— Пожалуй, — согласилась Таппенс.

— Остаются еще врачи и священники, — принялся рассуждать Томми. — Их, пожалуй, тоже неплохо бы прощупать, хотя не думаю, что нам это что-то даст. Слишком уж много лет прошло. Мы все ходим вокруг да около и никак не можем… С тобой, кстати, ничего больше не стряслось, Таппенс?

— Ты имеешь в виду, не было ли за последние два дня чего-нибудь неординарного, угрожающего моей драгоценной жизни? Нет. На пикник меня никто не приглашал, тормоза у машины в порядке, а банку яда в сарае даже еще не почали.

— Айзек бережет ее на случай, если ты вдруг выйдешь в сад с сэндвичами.

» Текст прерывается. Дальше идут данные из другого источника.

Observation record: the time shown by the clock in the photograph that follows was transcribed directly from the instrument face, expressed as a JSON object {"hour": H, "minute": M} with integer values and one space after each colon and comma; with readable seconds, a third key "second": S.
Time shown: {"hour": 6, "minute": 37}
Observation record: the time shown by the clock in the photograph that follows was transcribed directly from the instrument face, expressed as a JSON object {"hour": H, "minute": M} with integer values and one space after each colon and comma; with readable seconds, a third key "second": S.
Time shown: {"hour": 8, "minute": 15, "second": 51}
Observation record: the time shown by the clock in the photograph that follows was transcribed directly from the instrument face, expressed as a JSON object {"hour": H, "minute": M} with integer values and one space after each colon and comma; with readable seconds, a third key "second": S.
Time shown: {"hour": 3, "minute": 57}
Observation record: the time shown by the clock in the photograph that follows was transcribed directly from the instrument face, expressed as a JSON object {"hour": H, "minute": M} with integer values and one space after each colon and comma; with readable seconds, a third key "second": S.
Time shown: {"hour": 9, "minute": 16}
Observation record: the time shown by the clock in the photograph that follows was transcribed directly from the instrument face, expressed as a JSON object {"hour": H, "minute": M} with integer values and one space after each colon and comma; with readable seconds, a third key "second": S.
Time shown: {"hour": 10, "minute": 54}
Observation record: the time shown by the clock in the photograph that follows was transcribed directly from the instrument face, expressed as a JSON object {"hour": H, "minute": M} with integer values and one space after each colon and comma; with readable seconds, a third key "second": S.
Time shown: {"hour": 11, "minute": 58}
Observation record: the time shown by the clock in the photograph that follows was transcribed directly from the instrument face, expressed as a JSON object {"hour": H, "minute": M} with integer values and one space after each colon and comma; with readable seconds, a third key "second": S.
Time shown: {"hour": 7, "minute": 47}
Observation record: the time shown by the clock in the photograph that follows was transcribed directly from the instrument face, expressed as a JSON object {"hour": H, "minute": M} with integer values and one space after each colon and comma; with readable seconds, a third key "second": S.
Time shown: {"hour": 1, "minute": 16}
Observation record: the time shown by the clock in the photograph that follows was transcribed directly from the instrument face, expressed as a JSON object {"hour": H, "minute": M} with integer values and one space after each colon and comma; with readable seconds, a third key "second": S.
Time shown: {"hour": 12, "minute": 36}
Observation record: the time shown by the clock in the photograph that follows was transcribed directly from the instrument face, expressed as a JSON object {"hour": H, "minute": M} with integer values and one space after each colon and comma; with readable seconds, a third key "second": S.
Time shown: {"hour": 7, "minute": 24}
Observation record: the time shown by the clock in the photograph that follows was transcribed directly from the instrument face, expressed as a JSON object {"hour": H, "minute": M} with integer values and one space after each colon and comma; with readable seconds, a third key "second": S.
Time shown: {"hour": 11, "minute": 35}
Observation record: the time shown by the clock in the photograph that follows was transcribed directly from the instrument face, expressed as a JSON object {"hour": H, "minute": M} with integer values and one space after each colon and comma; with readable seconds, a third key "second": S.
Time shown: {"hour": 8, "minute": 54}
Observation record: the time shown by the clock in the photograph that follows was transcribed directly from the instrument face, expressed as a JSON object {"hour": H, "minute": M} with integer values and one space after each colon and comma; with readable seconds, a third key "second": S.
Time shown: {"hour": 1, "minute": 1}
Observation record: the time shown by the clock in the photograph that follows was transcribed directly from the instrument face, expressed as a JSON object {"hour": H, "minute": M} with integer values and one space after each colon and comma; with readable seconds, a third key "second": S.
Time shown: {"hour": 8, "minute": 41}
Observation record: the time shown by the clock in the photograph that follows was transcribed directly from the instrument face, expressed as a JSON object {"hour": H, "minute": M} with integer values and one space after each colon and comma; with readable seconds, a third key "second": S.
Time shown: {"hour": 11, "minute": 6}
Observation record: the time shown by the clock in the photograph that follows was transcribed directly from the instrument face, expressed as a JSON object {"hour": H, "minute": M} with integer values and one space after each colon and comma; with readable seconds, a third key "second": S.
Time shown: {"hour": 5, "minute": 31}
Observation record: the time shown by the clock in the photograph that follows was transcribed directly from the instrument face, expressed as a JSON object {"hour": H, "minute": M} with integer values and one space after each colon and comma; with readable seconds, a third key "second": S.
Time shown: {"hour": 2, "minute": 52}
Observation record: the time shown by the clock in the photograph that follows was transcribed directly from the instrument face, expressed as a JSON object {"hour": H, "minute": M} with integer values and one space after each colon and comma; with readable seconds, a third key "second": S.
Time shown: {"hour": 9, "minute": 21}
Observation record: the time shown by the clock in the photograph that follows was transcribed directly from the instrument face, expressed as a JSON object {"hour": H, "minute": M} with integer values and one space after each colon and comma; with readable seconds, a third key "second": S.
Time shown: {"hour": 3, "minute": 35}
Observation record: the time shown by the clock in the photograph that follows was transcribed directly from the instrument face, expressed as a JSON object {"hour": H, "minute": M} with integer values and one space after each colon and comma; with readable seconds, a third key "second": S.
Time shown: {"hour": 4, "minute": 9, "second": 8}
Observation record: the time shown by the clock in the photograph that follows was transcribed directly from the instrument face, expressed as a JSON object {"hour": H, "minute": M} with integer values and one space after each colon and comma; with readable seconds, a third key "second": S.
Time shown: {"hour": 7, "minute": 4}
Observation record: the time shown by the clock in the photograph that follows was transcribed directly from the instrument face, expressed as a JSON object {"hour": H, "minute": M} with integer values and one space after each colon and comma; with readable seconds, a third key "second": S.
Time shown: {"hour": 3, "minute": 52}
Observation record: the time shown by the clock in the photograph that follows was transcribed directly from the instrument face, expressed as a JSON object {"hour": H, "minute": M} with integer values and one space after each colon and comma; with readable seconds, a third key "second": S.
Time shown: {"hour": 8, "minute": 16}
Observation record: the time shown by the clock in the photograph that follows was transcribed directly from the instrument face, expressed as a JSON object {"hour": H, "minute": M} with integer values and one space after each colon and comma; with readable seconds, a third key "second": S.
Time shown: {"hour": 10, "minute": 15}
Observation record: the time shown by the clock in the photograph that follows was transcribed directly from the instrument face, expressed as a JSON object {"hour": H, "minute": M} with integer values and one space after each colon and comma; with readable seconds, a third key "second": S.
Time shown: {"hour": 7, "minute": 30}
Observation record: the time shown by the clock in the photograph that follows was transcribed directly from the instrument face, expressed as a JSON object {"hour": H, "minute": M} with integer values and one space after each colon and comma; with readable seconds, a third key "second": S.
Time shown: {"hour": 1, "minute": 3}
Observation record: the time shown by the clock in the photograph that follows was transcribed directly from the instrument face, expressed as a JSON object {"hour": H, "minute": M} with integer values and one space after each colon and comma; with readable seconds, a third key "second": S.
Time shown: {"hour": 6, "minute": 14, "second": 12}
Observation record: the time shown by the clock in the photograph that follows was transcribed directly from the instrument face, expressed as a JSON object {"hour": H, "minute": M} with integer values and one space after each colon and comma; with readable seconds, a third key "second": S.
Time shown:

— Бедный Айзек! — воскликнула Таппенс. — Перестань на него наговаривать. Мы с ним уже подружились. Погоди-ка… это напоминает мне…

— Что?

— Забыла, — Таппенс растерянно заморгала. — Забыла… Когда ты сказал про Айзека, мне что-то пришло в голову и тут же исчезло.

— О, Боже! — вздохнул Томми.

— Ладно, идем дальше, — Таппенс заглянула в блокнот. — Рассказывали про какую-то пожилую даму, которая на ночь прятала свои серьги в варежки. Между прочим, она считала, будто ее хотят отравить. Еще одна особа держала деньги в шкатулке для сбора пожертвований — ну, ты их видел… фарфоровые такие… на них еще наклейка «для подкидышей и беспризорных детей». Но, судя по всему, до детей содержимое не доходило. Она складывала туда пятифунтовые бумажки и, когда шкатулка наполнялась, закапывала ее и покупала следующую.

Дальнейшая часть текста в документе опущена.